You shoot someone to stop him or her from doing something harmful toward you, your teammate or an innocent bystander. What’s your goal? To stop their actions as quickly as possible. Shooting someone in the torso—even a heart shot—simply means that you’re bleeding him to death. So what are your options?
Shooting them in the face instead of the body — if you can.
The logic is simple—you shoot a person in order to stop him from doing something. The goal is to stop their actions as quickly as possible. Shooting someone in the torso—even a heart shot—simply means that you’re bleeding him to death, and that takes precious time. During those moments a person can do a lot of damage.

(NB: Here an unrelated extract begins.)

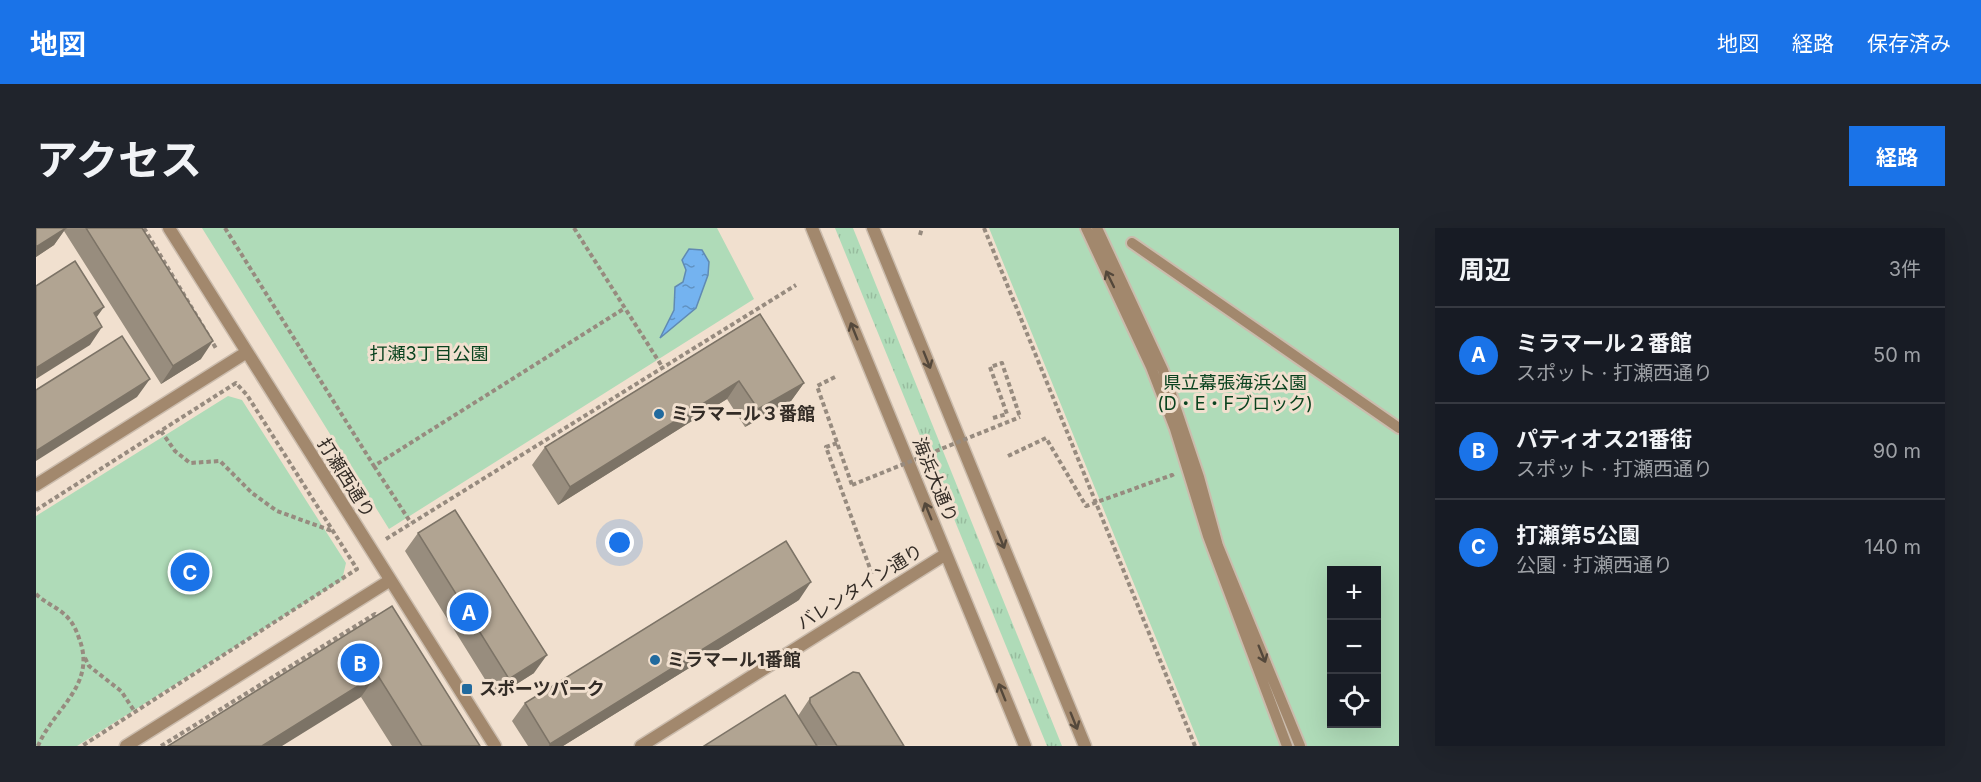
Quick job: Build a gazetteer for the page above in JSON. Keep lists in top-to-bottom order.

I’ve witnessed white-tailed deer with their heart blown out and they run for hundreds of yards, even miles, trailing blood the whole time until they die from blood loss—a sort of natural loss of hydraulic pressure. (I guess they weren’t conditioned to fall when hit — they’d never watched TV!)

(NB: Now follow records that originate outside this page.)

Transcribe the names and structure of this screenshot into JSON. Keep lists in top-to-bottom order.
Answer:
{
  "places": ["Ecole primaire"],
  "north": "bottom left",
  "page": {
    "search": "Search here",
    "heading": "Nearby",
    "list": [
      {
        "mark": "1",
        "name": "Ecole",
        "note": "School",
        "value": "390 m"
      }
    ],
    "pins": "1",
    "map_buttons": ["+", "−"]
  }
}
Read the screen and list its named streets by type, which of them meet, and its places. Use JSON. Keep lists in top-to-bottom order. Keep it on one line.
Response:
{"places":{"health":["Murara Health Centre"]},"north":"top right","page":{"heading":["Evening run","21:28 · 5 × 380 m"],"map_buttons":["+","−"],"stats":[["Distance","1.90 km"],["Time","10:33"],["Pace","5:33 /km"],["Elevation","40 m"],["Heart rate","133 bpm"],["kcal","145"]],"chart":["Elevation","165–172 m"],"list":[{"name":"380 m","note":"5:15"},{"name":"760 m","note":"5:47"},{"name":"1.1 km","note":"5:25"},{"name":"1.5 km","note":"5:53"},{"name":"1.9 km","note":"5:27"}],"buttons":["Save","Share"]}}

Similarly, an attacker can keep functioning before he dies from blood loss. Sure, it depends on where he’s been hit—hit an artery and it gets pumped out faster; give him a head wound but miss the critical part of the brain and it will take longer because of the smaller, spread-out capillaries, which don’t carry a ton of blood volume.

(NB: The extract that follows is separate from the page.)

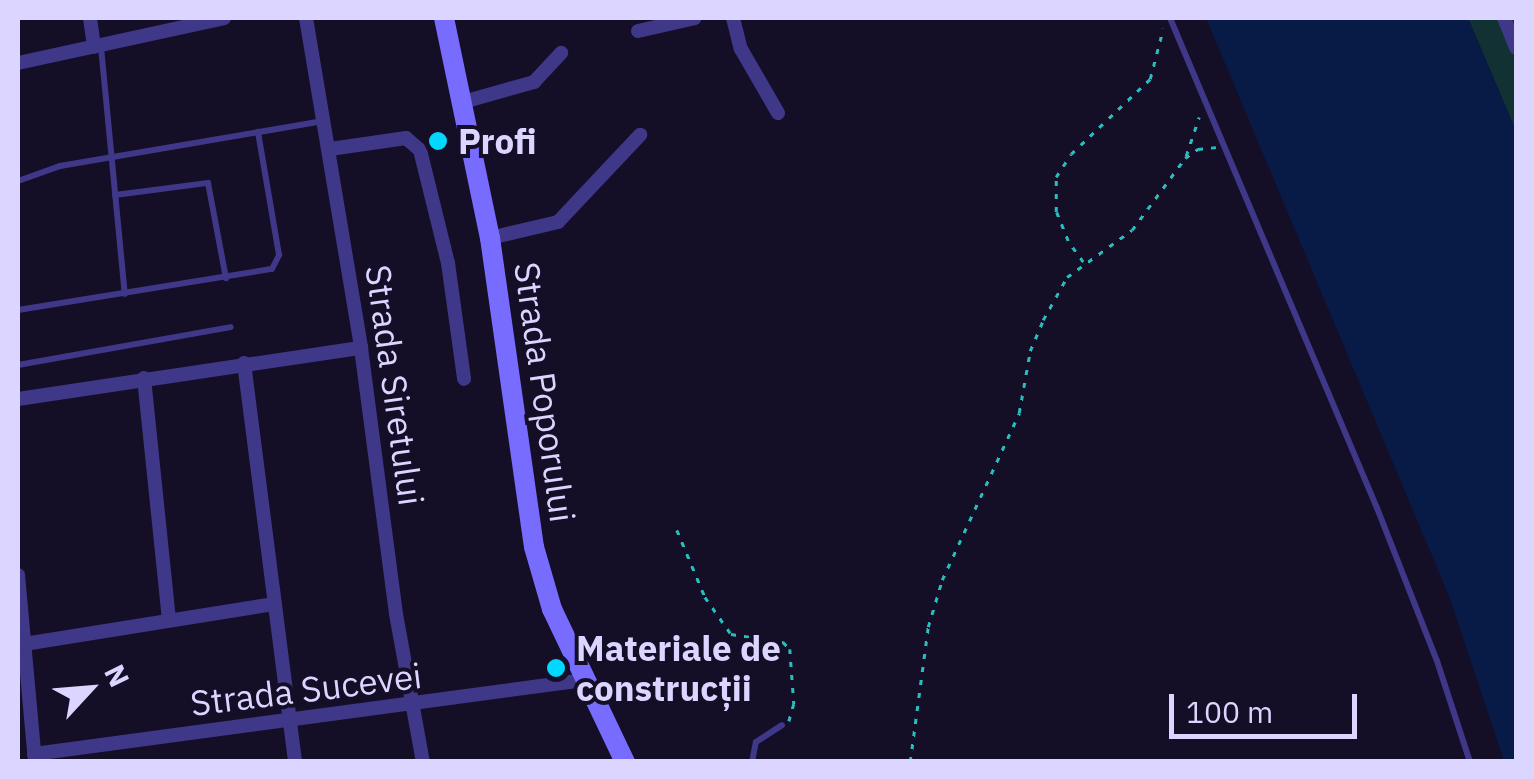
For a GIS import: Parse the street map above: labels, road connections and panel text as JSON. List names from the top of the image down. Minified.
{"streets":{"street":["Strada Siretului","Strada Poporului","Strada Sucevei"]},"crossings":[["Strada Siretului","Strada Sucevei"],["Strada Poporului","Strada Sucevei"]],"places":["Profi","Materiale de construcții"],"scale_bar":"100 m","north":"top right"}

He could continue firing, set off a bomb, run you over in a car, stab you, or even beat you to death with your own gun—all of which has happened before. To make matters worse, if he is wearing body armor and you’ve just shot him in the body, you will now have one pissed-off attacker moving with even more of a purpose—a much harder shot to make.
But if you shoot someone in the teeth or the nose, the bullet goes straight back, basically unhindered, except for a few teeth and soft tissue in the back of the throat, into the brain stem—the medulla oblongata, as the medical folks call it. That’s the critical, essential area that controls motor functions. If that’s hit, all activity stops. It’s like pulling the power cord.
Blood loss isn’t a factor because you’ve just made a CNS hit—the central nervous system. In other words, that guy’s CPU just took a bullet and his computer just shut down. From the side? Shoot them in the earlobe. From the back? Hit the base of the skull. All this is called proper shot placement. You can kill someone with a .22-caliber, a twelve-gauge, a .50-cal, a BB, your fist, or even theoretically with a needle if you hit this spot precisely and with the right amount of velocity behind it.